The environmental impact is something I have seriously considered, but when there are families out there having large amounts of children, I don't think that me having two children would be a big impact overall.

Big families are a problem for this reason (among others) - it makes it hard to get more sensible people on board.

That being said, I completely understand your desire for a second. Do you have a partner? How'd you cope with number 1, presumably alone? You will inevitably find it much harder at 42 than 34.

VisionQuest Sat 09-Nov-19 11:59:31

I wouldn't.
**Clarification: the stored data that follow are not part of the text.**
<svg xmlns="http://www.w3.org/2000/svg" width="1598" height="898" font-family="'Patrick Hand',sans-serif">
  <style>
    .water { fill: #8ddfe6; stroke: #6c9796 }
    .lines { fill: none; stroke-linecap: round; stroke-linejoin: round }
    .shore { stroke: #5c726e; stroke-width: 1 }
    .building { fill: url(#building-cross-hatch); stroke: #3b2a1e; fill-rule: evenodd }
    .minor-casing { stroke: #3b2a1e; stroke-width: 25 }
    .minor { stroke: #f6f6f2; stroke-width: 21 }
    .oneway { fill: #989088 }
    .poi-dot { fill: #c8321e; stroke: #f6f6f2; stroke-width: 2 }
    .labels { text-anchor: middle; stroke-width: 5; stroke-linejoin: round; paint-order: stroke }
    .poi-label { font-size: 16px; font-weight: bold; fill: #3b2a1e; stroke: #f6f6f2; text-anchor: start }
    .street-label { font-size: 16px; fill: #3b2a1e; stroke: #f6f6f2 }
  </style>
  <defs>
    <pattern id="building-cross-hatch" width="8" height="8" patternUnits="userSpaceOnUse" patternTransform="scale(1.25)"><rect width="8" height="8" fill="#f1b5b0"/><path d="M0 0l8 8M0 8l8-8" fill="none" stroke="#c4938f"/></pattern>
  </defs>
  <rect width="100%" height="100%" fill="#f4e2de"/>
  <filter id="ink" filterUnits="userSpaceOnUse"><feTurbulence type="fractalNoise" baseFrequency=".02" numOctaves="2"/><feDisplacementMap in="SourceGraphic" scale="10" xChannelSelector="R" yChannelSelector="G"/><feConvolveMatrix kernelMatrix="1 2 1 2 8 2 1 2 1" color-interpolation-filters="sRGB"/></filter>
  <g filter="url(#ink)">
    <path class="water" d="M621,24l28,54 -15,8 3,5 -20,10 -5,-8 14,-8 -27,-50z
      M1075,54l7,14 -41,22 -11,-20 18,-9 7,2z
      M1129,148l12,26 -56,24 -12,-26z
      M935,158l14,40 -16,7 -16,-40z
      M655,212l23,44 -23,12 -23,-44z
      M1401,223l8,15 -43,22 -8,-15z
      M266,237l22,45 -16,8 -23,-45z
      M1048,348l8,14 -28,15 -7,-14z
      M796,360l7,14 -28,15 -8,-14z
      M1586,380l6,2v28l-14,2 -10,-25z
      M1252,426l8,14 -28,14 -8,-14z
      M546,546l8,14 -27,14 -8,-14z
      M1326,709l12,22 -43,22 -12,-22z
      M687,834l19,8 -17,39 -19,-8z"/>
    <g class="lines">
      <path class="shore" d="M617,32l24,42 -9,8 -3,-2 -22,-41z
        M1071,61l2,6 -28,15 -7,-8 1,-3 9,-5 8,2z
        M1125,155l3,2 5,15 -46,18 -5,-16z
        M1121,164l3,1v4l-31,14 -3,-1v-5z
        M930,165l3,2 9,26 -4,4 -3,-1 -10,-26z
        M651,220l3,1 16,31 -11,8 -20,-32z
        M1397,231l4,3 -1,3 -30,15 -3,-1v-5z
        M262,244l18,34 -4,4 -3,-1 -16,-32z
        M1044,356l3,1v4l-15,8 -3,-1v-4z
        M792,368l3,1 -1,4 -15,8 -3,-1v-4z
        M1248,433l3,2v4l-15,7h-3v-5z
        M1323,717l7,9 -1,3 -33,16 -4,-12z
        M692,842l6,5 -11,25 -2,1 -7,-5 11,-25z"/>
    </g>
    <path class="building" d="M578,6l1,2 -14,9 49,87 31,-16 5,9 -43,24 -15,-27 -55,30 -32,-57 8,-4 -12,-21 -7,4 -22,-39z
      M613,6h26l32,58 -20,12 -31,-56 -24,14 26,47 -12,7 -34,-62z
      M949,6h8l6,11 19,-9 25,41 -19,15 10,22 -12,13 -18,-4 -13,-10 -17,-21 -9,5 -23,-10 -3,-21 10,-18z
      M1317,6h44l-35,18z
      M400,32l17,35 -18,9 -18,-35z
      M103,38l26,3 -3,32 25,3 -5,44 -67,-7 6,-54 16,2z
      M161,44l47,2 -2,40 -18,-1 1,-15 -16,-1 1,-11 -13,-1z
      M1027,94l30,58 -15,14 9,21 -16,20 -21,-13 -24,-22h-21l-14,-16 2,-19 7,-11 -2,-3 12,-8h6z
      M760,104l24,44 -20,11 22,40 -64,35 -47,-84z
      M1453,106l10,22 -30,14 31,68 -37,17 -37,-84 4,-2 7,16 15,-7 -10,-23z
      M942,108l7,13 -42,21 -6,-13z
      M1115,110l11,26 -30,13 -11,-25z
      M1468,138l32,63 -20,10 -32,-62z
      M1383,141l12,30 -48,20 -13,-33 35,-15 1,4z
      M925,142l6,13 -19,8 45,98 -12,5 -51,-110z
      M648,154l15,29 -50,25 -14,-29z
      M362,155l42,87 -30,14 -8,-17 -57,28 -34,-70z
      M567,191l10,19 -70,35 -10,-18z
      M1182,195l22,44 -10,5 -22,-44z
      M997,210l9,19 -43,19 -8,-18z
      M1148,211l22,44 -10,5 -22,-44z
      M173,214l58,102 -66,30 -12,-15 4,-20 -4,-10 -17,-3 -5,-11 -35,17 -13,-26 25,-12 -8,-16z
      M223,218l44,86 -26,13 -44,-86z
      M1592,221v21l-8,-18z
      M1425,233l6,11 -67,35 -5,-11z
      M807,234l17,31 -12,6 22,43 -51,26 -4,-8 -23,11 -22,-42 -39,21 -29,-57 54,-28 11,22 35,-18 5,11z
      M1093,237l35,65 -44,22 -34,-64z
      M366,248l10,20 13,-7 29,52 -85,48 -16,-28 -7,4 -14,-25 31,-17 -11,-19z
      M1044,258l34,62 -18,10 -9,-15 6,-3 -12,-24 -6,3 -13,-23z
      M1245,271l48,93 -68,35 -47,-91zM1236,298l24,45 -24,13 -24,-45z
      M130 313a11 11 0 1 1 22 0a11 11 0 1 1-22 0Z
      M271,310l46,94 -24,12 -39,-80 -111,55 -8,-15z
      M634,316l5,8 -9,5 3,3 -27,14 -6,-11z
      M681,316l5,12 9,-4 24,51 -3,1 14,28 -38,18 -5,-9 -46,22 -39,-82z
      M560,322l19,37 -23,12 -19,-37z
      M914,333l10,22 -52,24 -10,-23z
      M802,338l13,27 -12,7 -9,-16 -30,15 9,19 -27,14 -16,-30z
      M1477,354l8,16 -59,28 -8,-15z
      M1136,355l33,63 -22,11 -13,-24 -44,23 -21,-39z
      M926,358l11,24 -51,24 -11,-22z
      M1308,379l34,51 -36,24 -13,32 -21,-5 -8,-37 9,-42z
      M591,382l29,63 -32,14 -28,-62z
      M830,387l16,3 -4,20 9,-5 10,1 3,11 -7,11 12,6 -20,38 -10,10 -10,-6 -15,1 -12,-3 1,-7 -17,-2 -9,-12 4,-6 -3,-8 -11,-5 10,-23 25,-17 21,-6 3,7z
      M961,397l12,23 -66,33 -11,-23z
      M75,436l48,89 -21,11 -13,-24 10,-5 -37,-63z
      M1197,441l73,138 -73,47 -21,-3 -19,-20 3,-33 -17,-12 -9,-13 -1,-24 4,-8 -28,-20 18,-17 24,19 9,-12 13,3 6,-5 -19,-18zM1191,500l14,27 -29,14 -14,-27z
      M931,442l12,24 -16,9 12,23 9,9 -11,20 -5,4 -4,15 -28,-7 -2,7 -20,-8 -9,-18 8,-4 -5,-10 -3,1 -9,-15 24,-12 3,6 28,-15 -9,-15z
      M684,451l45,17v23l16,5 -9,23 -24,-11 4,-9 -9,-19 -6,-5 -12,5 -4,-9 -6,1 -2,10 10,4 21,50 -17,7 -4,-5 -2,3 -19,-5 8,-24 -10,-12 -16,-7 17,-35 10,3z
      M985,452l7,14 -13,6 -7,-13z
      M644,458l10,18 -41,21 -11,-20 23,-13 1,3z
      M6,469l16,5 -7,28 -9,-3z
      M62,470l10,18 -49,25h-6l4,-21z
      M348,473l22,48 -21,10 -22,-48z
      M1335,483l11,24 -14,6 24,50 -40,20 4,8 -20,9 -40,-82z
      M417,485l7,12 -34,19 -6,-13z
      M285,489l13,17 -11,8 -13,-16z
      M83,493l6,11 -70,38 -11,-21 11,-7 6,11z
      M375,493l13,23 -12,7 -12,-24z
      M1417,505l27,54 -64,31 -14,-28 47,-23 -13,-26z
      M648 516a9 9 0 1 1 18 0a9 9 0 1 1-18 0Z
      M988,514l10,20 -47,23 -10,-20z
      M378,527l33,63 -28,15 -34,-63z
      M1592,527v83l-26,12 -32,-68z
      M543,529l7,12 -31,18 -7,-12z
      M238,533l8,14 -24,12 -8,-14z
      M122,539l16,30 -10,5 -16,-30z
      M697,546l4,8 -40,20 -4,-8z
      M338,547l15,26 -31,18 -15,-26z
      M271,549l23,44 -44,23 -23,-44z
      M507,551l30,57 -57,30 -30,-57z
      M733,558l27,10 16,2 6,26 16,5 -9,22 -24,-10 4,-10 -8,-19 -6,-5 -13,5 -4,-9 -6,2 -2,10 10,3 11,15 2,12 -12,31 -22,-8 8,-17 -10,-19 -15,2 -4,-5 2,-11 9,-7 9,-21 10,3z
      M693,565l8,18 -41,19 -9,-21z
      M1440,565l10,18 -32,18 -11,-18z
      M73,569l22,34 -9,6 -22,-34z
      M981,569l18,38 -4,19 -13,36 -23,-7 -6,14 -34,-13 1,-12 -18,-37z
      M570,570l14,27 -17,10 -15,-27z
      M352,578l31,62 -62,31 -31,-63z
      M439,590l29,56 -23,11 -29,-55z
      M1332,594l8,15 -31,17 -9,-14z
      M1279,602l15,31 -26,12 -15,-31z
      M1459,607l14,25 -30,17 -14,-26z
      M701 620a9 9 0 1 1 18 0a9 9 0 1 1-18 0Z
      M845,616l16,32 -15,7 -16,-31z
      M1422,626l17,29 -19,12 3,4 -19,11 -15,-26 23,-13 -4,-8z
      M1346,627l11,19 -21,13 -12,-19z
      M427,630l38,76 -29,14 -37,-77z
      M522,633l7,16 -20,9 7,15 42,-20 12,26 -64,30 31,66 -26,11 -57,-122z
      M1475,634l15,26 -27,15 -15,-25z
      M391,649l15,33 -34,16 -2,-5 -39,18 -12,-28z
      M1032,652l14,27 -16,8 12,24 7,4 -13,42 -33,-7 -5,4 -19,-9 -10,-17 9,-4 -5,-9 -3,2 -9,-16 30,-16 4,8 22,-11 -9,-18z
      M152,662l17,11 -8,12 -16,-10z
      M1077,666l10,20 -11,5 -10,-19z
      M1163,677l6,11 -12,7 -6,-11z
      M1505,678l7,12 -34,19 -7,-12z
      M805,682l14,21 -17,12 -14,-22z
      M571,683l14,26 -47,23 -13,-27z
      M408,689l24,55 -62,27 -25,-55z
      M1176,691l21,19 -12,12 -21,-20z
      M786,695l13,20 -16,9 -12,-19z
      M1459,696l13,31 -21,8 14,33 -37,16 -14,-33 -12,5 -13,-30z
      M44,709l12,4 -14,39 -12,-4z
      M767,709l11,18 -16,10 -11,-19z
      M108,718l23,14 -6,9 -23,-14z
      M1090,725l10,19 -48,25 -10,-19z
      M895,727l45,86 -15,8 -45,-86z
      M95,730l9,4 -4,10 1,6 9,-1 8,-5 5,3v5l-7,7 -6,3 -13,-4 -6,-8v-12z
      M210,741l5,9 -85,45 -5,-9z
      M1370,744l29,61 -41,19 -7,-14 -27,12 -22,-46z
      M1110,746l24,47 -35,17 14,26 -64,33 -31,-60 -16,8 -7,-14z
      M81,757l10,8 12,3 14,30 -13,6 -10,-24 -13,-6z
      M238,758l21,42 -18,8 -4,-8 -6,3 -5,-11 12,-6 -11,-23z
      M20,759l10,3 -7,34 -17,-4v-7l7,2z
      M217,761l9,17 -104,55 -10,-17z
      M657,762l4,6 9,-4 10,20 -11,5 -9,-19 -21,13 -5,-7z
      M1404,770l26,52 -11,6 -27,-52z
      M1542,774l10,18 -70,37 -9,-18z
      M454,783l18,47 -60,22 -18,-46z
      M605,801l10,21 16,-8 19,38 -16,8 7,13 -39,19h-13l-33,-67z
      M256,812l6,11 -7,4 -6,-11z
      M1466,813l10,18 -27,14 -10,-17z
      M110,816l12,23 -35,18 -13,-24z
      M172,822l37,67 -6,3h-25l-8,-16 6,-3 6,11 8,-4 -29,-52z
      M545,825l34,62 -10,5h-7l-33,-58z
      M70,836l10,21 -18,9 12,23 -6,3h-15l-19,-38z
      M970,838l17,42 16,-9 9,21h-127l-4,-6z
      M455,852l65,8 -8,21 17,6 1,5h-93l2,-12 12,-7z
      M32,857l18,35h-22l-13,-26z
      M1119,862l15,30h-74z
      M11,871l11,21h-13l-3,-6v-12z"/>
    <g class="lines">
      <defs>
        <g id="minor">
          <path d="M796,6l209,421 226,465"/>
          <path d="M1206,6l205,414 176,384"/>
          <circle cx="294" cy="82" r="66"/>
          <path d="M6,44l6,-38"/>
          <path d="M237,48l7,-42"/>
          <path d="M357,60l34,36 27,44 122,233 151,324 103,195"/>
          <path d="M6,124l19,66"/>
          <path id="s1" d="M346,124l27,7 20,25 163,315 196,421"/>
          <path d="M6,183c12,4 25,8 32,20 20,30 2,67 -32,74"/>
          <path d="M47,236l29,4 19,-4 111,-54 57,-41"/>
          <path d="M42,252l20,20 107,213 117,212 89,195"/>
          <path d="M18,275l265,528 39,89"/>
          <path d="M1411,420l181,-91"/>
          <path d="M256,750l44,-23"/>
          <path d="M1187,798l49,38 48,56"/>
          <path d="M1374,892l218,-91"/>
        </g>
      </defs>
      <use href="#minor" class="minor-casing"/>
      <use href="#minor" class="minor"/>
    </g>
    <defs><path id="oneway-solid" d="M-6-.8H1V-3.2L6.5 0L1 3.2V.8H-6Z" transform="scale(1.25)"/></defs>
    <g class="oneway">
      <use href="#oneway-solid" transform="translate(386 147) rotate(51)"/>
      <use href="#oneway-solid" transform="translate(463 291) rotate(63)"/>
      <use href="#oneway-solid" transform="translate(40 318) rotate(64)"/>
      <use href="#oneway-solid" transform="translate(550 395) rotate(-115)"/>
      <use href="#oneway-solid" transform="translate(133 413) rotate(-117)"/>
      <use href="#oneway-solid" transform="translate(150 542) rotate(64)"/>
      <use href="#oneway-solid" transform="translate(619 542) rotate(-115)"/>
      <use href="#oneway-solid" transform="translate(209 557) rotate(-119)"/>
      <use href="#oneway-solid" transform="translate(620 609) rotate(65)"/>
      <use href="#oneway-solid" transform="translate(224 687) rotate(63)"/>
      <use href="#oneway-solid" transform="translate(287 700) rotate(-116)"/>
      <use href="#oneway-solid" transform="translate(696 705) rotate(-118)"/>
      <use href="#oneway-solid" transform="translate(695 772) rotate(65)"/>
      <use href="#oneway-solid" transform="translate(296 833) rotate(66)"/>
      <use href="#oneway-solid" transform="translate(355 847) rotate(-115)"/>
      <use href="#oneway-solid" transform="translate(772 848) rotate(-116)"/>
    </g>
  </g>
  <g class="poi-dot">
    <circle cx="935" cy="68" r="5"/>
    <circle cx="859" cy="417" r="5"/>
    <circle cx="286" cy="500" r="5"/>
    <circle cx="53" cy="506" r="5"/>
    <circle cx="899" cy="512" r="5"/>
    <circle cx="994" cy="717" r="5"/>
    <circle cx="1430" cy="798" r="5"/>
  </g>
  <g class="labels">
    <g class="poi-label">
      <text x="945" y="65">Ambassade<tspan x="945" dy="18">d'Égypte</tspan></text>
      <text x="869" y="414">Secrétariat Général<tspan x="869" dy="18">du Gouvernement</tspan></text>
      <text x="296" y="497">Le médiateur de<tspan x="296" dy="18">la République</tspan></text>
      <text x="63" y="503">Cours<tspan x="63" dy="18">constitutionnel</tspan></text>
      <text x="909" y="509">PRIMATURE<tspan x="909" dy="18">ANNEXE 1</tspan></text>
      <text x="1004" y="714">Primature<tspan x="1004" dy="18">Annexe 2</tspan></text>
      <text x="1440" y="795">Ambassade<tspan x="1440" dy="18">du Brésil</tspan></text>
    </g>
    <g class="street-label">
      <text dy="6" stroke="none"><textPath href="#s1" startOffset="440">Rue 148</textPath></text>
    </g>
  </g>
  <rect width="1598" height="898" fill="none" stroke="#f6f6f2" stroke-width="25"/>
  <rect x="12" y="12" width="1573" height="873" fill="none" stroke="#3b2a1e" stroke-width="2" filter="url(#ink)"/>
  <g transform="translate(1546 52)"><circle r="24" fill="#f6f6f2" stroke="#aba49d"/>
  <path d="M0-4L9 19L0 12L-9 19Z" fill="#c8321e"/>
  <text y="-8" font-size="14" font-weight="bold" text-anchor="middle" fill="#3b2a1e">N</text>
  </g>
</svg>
The risks would be too high for me, complications, potential disability, tiredness, impact on your family, finances and being responsible for the upbringing of another child until I'm 60. No thanks.

just embrace what you already have.

Tellmetruth4 Sat 09-Nov-19 12:16:37

I felt the same way but decided to adopt a second child as I was in early 40s and didn’t want to go through pregnancy and birth (with associated risks) but wanted a sibling for DC1. The age gap is 6.5 years as DC2 was a toddler when we adopted them.

DC1 was ok with being an only (as they have loads of mates living very close by) but was also very happy to have a sibling and we had space and money so it made sense. Process took about 18 months.

Fluffyhairforever Sat 09-Nov-19 12:45:13

Yes that’s lovely. If you can afford it and have the space then yes go for it.

firstimemamma Sat 09-Nov-19 12:48:11

The chances at your age are very slim, no matter how badly you want it. Sorry op.

Dinosauraddict Sat 09-Nov-19 20:21:30

I've said this before on another post but my previously very healthy single mother was diagnosed with dementia at 50. She had to give up work, give up driving etc. If she had an 8 year old child at that point, she wouldn't have been able to care for them. I would never advise someone to purposefully plan a pregnancy as a lone parent in their 40s. You could be setting that child up for a very miserable life. Sorry for the reality check, I know it's not what anyone wants to hear - but enjoy the child you've got.